- [To-do item] Once you find the line with "pixel 9 pro" in the entries below, return exactly every line from it through the line with "COMPRA DE ACCESORIOS DE".

- [Data extracts]

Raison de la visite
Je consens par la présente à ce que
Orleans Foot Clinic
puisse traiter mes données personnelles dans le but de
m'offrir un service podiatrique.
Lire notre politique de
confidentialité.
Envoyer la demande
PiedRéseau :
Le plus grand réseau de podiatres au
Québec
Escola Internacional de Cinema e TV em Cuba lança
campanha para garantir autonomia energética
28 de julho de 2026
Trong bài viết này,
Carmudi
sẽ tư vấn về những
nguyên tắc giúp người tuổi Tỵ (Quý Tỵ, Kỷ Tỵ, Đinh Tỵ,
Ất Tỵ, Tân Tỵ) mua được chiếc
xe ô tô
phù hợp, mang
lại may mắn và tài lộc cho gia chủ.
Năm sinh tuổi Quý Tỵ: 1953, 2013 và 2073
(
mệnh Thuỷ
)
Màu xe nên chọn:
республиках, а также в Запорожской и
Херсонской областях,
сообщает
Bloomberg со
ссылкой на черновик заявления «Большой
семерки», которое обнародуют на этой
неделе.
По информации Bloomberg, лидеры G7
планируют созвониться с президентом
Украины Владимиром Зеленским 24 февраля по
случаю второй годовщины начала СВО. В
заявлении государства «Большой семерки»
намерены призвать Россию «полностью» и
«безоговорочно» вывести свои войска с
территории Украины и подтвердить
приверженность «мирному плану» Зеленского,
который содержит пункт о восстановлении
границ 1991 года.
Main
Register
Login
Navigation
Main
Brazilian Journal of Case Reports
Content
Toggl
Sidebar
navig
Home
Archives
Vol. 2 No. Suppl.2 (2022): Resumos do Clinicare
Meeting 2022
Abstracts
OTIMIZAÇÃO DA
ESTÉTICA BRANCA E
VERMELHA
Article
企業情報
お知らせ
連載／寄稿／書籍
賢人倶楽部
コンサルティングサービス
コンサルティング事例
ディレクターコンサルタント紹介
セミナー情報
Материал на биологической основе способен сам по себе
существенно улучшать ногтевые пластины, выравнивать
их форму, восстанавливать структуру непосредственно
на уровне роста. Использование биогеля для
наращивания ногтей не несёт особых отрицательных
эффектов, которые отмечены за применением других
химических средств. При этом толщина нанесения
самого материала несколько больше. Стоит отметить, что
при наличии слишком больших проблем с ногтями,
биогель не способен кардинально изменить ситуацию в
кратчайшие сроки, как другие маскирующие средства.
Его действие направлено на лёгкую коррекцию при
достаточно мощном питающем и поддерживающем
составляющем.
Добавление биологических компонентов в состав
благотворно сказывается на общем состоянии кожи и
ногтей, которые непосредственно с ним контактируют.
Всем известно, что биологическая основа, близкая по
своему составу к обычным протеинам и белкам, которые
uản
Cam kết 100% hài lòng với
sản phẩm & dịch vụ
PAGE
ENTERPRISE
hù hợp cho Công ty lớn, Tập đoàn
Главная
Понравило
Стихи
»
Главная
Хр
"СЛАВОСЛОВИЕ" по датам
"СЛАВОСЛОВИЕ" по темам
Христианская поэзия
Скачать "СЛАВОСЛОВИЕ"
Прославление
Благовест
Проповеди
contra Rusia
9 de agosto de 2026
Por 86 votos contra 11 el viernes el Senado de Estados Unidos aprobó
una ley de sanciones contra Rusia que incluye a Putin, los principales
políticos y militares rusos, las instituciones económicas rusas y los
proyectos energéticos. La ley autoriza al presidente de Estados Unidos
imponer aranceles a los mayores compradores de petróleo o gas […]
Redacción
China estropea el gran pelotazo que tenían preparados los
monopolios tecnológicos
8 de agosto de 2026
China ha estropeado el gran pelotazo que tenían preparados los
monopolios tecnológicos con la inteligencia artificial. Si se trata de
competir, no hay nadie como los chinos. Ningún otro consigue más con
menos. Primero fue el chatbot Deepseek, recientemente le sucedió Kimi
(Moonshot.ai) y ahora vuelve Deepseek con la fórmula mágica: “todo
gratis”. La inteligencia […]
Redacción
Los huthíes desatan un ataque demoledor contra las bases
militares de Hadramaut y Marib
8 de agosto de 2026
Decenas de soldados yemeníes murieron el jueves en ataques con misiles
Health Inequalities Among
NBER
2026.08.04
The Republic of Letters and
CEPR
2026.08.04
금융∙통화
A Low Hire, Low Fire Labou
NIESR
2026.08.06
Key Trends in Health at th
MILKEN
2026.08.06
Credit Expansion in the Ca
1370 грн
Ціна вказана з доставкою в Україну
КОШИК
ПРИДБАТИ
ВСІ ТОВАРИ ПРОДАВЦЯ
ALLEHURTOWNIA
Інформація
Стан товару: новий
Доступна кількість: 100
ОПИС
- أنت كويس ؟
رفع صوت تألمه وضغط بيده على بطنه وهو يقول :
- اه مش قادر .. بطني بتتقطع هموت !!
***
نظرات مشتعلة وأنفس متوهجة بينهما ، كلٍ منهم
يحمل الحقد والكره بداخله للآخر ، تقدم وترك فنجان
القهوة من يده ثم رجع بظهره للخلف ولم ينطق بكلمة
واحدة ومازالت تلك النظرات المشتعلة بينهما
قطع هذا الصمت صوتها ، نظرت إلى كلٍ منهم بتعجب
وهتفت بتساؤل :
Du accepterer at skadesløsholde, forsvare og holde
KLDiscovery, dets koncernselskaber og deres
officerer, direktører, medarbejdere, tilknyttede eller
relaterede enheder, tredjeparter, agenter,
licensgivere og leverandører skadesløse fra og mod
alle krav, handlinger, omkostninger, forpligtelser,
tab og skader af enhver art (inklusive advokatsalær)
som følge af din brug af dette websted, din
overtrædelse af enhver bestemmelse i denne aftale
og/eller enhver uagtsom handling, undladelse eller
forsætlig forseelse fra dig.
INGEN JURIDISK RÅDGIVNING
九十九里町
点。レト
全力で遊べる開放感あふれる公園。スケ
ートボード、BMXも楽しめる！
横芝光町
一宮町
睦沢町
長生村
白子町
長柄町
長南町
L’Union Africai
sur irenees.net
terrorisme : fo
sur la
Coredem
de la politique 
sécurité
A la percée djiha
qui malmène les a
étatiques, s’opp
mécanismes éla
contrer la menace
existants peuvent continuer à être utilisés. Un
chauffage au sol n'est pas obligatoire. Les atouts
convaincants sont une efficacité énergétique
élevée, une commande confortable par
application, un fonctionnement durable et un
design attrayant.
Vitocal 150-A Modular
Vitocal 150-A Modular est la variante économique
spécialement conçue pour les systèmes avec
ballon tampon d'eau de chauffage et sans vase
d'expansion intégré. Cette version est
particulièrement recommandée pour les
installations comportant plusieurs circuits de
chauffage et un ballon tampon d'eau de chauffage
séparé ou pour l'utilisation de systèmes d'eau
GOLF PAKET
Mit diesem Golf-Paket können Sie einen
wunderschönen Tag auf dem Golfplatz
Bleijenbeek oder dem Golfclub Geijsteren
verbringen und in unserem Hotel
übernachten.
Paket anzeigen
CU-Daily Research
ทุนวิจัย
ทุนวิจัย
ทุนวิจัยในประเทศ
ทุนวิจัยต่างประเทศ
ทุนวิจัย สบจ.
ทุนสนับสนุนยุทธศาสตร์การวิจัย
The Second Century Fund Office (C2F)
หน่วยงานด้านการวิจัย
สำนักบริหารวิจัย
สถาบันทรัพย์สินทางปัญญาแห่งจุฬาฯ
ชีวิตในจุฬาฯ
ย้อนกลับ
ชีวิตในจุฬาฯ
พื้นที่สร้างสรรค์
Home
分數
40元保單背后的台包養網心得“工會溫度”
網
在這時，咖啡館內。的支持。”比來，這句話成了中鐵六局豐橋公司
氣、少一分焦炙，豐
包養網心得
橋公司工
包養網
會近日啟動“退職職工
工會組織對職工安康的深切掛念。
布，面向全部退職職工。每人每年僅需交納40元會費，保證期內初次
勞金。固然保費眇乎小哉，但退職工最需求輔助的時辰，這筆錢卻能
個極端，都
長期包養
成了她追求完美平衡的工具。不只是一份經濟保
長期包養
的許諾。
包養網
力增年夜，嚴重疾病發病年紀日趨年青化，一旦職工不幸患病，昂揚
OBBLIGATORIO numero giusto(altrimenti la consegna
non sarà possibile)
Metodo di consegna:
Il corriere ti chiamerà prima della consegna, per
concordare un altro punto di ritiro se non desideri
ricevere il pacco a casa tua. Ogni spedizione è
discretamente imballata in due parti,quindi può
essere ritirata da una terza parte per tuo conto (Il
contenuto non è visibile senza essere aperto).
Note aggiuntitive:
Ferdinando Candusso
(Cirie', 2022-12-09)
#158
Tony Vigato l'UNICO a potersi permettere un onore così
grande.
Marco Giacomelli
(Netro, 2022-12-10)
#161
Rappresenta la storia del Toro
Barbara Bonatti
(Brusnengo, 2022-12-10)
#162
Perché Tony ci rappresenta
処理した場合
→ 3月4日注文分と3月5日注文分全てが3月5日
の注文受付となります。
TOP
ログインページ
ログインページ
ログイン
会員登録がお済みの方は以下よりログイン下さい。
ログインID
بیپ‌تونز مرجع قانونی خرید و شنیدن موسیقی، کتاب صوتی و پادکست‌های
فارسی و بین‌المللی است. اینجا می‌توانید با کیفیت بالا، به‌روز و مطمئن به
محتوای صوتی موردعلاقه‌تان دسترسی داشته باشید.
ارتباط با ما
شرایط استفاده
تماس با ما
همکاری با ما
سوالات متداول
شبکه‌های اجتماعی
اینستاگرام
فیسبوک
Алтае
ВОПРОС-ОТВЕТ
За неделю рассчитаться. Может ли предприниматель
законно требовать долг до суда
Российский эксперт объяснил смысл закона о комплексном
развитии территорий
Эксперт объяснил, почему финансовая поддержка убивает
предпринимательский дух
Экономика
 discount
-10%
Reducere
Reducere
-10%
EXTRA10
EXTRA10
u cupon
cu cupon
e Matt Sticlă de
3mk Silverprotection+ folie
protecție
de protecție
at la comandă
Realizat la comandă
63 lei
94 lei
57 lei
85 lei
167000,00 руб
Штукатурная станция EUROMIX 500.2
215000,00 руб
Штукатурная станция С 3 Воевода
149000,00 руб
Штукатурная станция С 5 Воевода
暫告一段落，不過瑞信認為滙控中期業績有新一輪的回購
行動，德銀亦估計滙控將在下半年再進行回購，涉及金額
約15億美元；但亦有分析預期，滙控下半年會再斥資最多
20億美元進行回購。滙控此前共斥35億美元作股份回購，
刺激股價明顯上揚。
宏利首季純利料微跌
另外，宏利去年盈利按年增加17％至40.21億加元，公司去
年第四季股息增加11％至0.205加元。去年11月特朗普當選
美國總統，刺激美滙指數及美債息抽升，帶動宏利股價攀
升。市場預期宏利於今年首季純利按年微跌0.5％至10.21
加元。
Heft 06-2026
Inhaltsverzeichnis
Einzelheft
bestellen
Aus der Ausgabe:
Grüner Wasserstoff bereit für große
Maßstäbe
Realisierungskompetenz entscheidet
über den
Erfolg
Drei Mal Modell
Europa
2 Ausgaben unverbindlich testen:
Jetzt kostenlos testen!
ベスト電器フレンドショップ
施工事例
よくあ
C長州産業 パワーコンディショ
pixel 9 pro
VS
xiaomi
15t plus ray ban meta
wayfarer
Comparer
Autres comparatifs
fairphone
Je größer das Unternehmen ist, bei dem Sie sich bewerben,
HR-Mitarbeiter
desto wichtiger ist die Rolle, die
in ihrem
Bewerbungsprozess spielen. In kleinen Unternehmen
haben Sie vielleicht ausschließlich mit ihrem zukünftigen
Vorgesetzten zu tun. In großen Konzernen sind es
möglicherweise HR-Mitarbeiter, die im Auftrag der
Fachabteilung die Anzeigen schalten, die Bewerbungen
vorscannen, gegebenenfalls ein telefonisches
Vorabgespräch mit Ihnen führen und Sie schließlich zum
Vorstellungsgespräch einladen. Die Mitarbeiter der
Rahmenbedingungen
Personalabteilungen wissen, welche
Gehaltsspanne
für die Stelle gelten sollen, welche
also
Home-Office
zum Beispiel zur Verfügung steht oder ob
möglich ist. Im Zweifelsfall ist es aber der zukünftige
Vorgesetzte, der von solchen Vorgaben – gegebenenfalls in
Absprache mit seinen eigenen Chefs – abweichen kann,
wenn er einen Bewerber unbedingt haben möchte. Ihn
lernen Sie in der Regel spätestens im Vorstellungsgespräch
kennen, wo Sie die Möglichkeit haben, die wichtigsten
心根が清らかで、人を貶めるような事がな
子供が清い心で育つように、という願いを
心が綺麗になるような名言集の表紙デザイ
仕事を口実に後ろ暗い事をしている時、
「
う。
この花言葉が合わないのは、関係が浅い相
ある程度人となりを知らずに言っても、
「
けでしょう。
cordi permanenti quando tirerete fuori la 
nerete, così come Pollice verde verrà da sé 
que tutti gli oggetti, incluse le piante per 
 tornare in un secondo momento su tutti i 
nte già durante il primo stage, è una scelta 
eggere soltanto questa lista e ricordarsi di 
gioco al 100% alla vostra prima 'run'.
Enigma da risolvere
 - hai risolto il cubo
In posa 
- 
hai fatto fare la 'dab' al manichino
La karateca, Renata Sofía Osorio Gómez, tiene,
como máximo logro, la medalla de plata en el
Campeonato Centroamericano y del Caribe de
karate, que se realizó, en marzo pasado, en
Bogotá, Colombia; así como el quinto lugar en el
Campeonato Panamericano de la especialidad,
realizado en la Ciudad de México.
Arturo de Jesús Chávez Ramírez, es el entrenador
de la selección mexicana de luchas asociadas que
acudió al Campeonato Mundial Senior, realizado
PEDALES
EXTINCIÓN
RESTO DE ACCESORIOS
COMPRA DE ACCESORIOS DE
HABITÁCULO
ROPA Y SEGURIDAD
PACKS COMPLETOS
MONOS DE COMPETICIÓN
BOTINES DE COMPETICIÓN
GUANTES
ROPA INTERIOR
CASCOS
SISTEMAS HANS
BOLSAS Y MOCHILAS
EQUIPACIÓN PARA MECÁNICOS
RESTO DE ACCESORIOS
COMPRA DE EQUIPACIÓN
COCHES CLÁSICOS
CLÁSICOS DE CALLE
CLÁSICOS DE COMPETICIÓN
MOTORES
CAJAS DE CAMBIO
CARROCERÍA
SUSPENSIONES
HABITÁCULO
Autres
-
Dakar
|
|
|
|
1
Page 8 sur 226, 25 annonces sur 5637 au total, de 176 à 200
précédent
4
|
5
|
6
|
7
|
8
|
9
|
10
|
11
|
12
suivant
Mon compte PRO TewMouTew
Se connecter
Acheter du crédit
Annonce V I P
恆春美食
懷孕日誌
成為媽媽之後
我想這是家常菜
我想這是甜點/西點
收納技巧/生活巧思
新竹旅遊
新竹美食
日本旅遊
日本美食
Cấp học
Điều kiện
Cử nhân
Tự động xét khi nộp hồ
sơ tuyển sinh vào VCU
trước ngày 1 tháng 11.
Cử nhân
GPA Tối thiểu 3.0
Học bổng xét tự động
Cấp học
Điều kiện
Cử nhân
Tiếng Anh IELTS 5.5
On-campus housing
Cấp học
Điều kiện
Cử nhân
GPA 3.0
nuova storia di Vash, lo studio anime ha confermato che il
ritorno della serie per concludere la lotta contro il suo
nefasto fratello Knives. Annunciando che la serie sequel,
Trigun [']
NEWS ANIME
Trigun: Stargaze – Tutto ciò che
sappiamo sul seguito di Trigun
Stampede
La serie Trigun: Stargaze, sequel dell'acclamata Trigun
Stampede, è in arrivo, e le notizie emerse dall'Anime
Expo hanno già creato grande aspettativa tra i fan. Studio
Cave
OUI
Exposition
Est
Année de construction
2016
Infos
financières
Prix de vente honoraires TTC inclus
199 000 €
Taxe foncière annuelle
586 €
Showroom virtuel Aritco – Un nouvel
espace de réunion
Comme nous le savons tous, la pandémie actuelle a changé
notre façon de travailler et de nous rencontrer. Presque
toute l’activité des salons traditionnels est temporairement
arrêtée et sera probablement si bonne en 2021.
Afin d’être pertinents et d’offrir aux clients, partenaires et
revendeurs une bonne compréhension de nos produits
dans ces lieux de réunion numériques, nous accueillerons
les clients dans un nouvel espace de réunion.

- [Result for this exercise]
pixel 9 pro
VS
xiaomi
15t plus ray ban meta
wayfarer
Comparer
Autres comparatifs
fairphone
Je größer das Unternehmen ist, bei dem Sie sich bewerben,
HR-Mitarbeiter
desto wichtiger ist die Rolle, die
in ihrem
Bewerbungsprozess spielen. In kleinen Unternehmen
haben Sie vielleicht ausschließlich mit ihrem zukünftigen
Vorgesetzten zu tun. In großen Konzernen sind es
möglicherweise HR-Mitarbeiter, die im Auftrag der
Fachabteilung die Anzeigen schalten, die Bewerbungen
vorscannen, gegebenenfalls ein telefonisches
Vorabgespräch mit Ihnen führen und Sie schließlich zum
Vorstellungsgespräch einladen. Die Mitarbeiter der
Rahmenbedingungen
Personalabteilungen wissen, welche
Gehaltsspanne
für die Stelle gelten sollen, welche
also
Home-Office
zum Beispiel zur Verfügung steht oder ob
möglich ist. Im Zweifelsfall ist es aber der zukünftige
Vorgesetzte, der von solchen Vorgaben – gegebenenfalls in
Absprache mit seinen eigenen Chefs – abweichen kann,
wenn er einen Bewerber unbedingt haben möchte. Ihn
lernen Sie in der Regel spätestens im Vorstellungsgespräch
kennen, wo Sie die Möglichkeit haben, die wichtigsten
心根が清らかで、人を貶めるような事がな
子供が清い心で育つように、という願いを
心が綺麗になるような名言集の表紙デザイ
仕事を口実に後ろ暗い事をしている時、
「
う。
この花言葉が合わないのは、関係が浅い相
ある程度人となりを知らずに言っても、
「
けでしょう。
cordi permanenti quando tirerete fuori la 
nerete, così come Pollice verde verrà da sé 
que tutti gli oggetti, incluse le piante per 
 tornare in un secondo momento su tutti i 
nte già durante il primo stage, è una scelta 
eggere soltanto questa lista e ricordarsi di 
gioco al 100% alla vostra prima 'run'.
Enigma da risolvere
 - hai risolto il cubo
In posa 
- 
hai fatto fare la 'dab' al manichino
La karateca, Renata Sofía Osorio Gómez, tiene,
como máximo logro, la medalla de plata en el
Campeonato Centroamericano y del Caribe de
karate, que se realizó, en marzo pasado, en
Bogotá, Colombia; así como el quinto lugar en el
Campeonato Panamericano de la especialidad,
realizado en la Ciudad de México.
Arturo de Jesús Chávez Ramírez, es el entrenador
de la selección mexicana de luchas asociadas que
acudió al Campeonato Mundial Senior, realizado
PEDALES
EXTINCIÓN
RESTO DE ACCESORIOS
COMPRA DE ACCESORIOS DE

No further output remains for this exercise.